Figure out some cosmology and stuff like how magic impacts everyday life. It's 3rd Edition D&D. Healing spells and resurrection are fairly common, and in the setting as written, heroes are quite wealthy while commoners are...not. The basic setting has a ridiculously broken economy, and it's also pretty interesting to think of what magic like healing and resurrection would do to civilian life.
(Sorry your mom died. But we just can't afford the expensive diamond the clerics would need to bring her back. So I guess it's just you and me now, son. Or I could sell myself into service to this wizard to pay for it... I'm sure he's legit...)

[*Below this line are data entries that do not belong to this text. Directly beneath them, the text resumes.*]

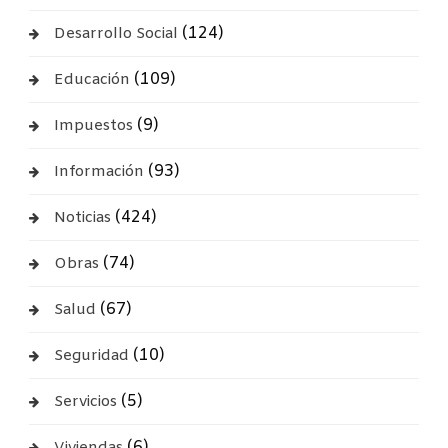
(124)
Desarrollo Social
(109)
Educación
(9)
Impuestos
(93)
Información
(424)
Noticias
(74)
Obras
(67)
Salud
(10)
Seguridad
(5)
Servicios
(6)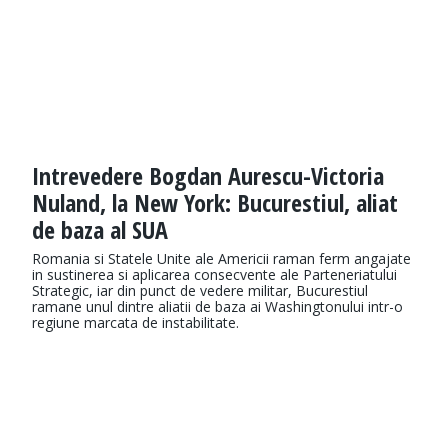
Intrevedere Bogdan Aurescu-Victoria
Nuland, la New York: Bucurestiul, aliat
de baza al SUA
Romania si Statele Unite ale Americii raman ferm angajate
in sustinerea si aplicarea consecvente ale Parteneriatului
Strategic, iar din punct de vedere militar, Bucurestiul
ramane unul dintre aliatii de baza ai Washingtonului intr-o
regiune marcata de instabilitate.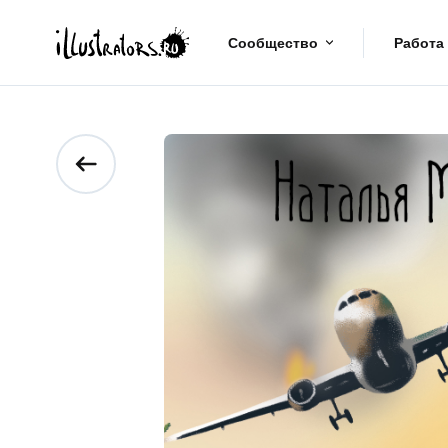
Сообщество
Работа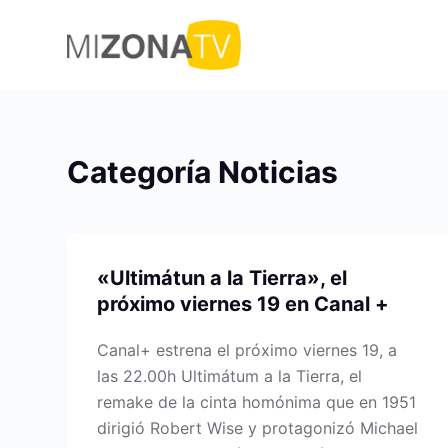
S
a
l
t
a
r
Categoría
Noticias
a
l
c
o
«Ultimátun a la Tierra», el
n
próximo viernes 19 en Canal +
t
e
Canal+ estrena el próximo viernes 19, a
n
las 22.00h Ultimátum a la Tierra, el
i
remake de la cinta homónima que en 1951
d
dirigió Robert Wise y protagonizó Michael
o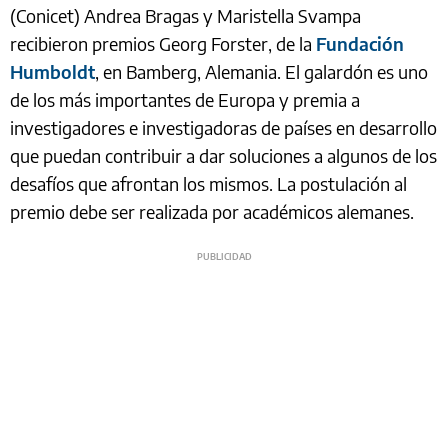
(Conicet) Andrea Bragas y Maristella Svampa
recibieron premios Georg Forster, de la
Fundación
Humboldt
, en Bamberg, Alemania. El galardón es uno
de los más importantes de Europa y premia a
investigadores e investigadoras de países en desarrollo
que puedan contribuir a dar soluciones a algunos de los
desafíos que afrontan los mismos. La postulación al
premio debe ser realizada por académicos alemanes.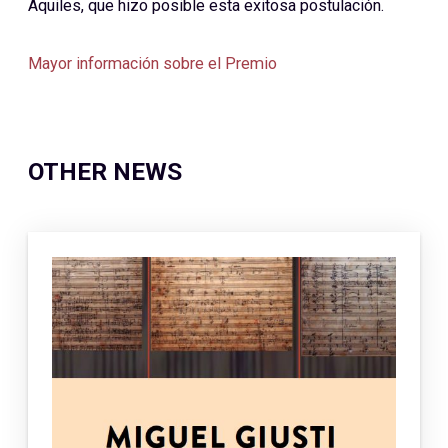
Aquiles, que hizo posible esta exitosa postulación.
Mayor información sobre el Premio
OTHER NEWS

Yeah, the setting is REALLY full of Unfortunate Implications. Especially when you consider that a moderately wealthy character could go around raising orphans' parents from the dead. And they don't, those bastards. But then, people aren't really afraid to die either, because they know for sure that the afterlife exists and some of them have seen it. Makes evil characters kind of scarier because they know just how horrible of a place they'll go...they have to be deluded. Or maybe those orcish barbarians go to an entire OTHER set of afterlives, that are absolutely real and relevant to them. Think about it...or actively choose to make it not a part of your campaign. Just don't let the moral issues sneak up on you unprepared!
And yeah magic really helps the megacities work at all, since if magic is prevalent, there's very little disease and plenty of food.
The DMG has some tables on how many people of what classes and levels you should expect in a city of X size. It absolutely won't apply to your megacity, but maybe you could apply it to a ward or a neighborhood or a city block or...well, maybe you'd just better figure out for yourself how many level 20 wizards there are romping around, and just how many clerics there are, and what they do for a living. And yeah, remember that in 3rd Ed., an awful lot of commoners are above level 1.